### Dataset records
<<<<
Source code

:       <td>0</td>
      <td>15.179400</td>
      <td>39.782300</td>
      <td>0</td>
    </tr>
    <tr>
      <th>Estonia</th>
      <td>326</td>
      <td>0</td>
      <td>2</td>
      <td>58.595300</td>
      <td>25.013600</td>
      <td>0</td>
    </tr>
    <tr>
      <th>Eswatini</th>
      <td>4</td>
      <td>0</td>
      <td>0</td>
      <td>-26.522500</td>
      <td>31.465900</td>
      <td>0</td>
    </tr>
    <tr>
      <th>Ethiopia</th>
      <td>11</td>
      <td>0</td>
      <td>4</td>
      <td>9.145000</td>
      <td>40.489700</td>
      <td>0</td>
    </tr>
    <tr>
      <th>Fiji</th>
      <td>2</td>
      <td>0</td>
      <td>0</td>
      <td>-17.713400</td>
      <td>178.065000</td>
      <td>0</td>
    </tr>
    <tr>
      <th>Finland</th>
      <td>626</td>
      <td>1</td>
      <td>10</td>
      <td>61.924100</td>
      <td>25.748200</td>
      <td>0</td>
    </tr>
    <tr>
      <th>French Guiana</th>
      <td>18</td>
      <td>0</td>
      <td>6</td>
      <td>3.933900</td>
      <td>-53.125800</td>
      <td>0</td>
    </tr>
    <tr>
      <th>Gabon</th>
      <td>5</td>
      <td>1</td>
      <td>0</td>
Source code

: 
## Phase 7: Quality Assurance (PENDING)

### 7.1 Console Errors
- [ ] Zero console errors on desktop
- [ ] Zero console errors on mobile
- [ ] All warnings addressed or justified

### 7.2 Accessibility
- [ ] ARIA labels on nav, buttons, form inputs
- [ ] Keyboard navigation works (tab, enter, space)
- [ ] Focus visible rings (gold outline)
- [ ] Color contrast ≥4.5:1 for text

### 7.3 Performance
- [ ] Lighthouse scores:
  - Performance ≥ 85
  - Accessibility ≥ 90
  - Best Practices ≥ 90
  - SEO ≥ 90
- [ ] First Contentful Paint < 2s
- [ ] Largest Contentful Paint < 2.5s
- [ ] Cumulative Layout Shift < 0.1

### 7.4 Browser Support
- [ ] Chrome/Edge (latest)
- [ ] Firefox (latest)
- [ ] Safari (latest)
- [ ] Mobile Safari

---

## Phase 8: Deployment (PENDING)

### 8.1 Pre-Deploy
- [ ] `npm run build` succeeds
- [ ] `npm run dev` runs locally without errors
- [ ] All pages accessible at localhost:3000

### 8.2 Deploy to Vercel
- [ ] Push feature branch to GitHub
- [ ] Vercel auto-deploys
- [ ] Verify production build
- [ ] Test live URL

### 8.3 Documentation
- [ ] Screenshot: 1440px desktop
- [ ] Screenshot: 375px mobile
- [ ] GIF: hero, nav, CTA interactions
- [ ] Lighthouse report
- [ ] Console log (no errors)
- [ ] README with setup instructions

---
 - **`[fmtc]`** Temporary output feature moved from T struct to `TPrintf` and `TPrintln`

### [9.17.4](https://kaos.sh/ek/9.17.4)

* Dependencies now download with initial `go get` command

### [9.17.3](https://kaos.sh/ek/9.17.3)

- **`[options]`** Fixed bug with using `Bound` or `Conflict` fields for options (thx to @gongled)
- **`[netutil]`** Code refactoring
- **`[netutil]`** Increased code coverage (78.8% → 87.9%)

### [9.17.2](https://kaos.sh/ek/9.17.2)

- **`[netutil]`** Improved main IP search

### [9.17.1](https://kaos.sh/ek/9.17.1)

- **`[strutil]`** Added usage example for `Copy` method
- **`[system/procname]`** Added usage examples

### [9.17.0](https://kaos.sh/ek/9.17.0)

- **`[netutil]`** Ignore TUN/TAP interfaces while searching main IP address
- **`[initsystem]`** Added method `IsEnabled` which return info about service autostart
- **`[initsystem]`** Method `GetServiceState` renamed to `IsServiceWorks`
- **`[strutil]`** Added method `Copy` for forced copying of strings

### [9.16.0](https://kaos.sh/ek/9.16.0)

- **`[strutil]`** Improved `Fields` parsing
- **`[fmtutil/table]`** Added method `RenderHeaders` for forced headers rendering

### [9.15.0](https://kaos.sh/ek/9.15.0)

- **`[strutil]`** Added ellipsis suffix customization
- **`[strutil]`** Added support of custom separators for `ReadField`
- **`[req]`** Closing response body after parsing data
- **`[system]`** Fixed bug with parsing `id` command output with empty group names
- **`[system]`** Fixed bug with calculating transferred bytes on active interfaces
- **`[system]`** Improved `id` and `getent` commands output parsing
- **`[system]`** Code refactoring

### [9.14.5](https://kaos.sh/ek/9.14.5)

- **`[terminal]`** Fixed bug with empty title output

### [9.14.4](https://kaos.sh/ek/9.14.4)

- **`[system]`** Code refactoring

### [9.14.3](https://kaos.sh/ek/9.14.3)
>>>>
### Written task
Replace every "Source code" in the items above with "Source text" and leave everything else unchanged.

### The completed task
Source text

:       <td>0</td>
      <td>15.179400</td>
      <td>39.782300</td>
      <td>0</td>
    </tr>
    <tr>
      <th>Estonia</th>
      <td>326</td>
      <td>0</td>
      <td>2</td>
      <td>58.595300</td>
      <td>25.013600</td>
      <td>0</td>
    </tr>
    <tr>
      <th>Eswatini</th>
      <td>4</td>
      <td>0</td>
      <td>0</td>
      <td>-26.522500</td>
      <td>31.465900</td>
      <td>0</td>
    </tr>
    <tr>
      <th>Ethiopia</th>
      <td>11</td>
      <td>0</td>
      <td>4</td>
      <td>9.145000</td>
      <td>40.489700</td>
      <td>0</td>
    </tr>
    <tr>
      <th>Fiji</th>
      <td>2</td>
      <td>0</td>
      <td>0</td>
      <td>-17.713400</td>
      <td>178.065000</td>
      <td>0</td>
    </tr>
    <tr>
      <th>Finland</th>
      <td>626</td>
      <td>1</td>
      <td>10</td>
      <td>61.924100</td>
      <td>25.748200</td>
      <td>0</td>
    </tr>
    <tr>
      <th>French Guiana</th>
      <td>18</td>
      <td>0</td>
      <td>6</td>
      <td>3.933900</td>
      <td>-53.125800</td>
      <td>0</td>
    </tr>
    <tr>
      <th>Gabon</th>
      <td>5</td>
      <td>1</td>
      <td>0</td>
Source text

: 
## Phase 7: Quality Assurance (PENDING)

### 7.1 Console Errors
- [ ] Zero console errors on desktop
- [ ] Zero console errors on mobile
- [ ] All warnings addressed or justified

### 7.2 Accessibility
- [ ] ARIA labels on nav, buttons, form inputs
- [ ] Keyboard navigation works (tab, enter, space)
- [ ] Focus visible rings (gold outline)
- [ ] Color contrast ≥4.5:1 for text

### 7.3 Performance
- [ ] Lighthouse scores:
  - Performance ≥ 85
  - Accessibility ≥ 90
  - Best Practices ≥ 90
  - SEO ≥ 90
- [ ] First Contentful Paint < 2s
- [ ] Largest Contentful Paint < 2.5s
- [ ] Cumulative Layout Shift < 0.1

### 7.4 Browser Support
- [ ] Chrome/Edge (latest)
- [ ] Firefox (latest)
- [ ] Safari (latest)
- [ ] Mobile Safari

---

## Phase 8: Deployment (PENDING)

### 8.1 Pre-Deploy
- [ ] `npm run build` succeeds
- [ ] `npm run dev` runs locally without errors
- [ ] All pages accessible at localhost:3000

### 8.2 Deploy to Vercel
- [ ] Push feature branch to GitHub
- [ ] Vercel auto-deploys
- [ ] Verify production build
- [ ] Test live URL

### 8.3 Documentation
- [ ] Screenshot: 1440px desktop
- [ ] Screenshot: 375px mobile
- [ ] GIF: hero, nav, CTA interactions
- [ ] Lighthouse report
- [ ] Console log (no errors)
- [ ] README with setup instructions

---
 - **`[fmtc]`** Temporary output feature moved from T struct to `TPrintf` and `TPrintln`

### [9.17.4](https://kaos.sh/ek/9.17.4)

* Dependencies now download with initial `go get` command

### [9.17.3](https://kaos.sh/ek/9.17.3)

- **`[options]`** Fixed bug with using `Bound` or `Conflict` fields for options (thx to @gongled)
- **`[netutil]`** Code refactoring
- **`[netutil]`** Increased code coverage (78.8% → 87.9%)

### [9.17.2](https://kaos.sh/ek/9.17.2)

- **`[netutil]`** Improved main IP search

### [9.17.1](https://kaos.sh/ek/9.17.1)

- **`[strutil]`** Added usage example for `Copy` method
- **`[system/procname]`** Added usage examples

### [9.17.0](https://kaos.sh/ek/9.17.0)

- **`[netutil]`** Ignore TUN/TAP interfaces while searching main IP address
- **`[initsystem]`** Added method `IsEnabled` which return info about service autostart
- **`[initsystem]`** Method `GetServiceState` renamed to `IsServiceWorks`
- **`[strutil]`** Added method `Copy` for forced copying of strings

### [9.16.0](https://kaos.sh/ek/9.16.0)

- **`[strutil]`** Improved `Fields` parsing
- **`[fmtutil/table]`** Added method `RenderHeaders` for forced headers rendering

### [9.15.0](https://kaos.sh/ek/9.15.0)

- **`[strutil]`** Added ellipsis suffix customization
- **`[strutil]`** Added support of custom separators for `ReadField`
- **`[req]`** Closing response body after parsing data
- **`[system]`** Fixed bug with parsing `id` command output with empty group names
- **`[system]`** Fixed bug with calculating transferred bytes on active interfaces
- **`[system]`** Improved `id` and `getent` commands output parsing
- **`[system]`** Code refactoring

### [9.14.5](https://kaos.sh/ek/9.14.5)

- **`[terminal]`** Fixed bug with empty title output

### [9.14.4](https://kaos.sh/ek/9.14.4)

- **`[system]`** Code refactoring

### [9.14.3](https://kaos.sh/ek/9.14.3)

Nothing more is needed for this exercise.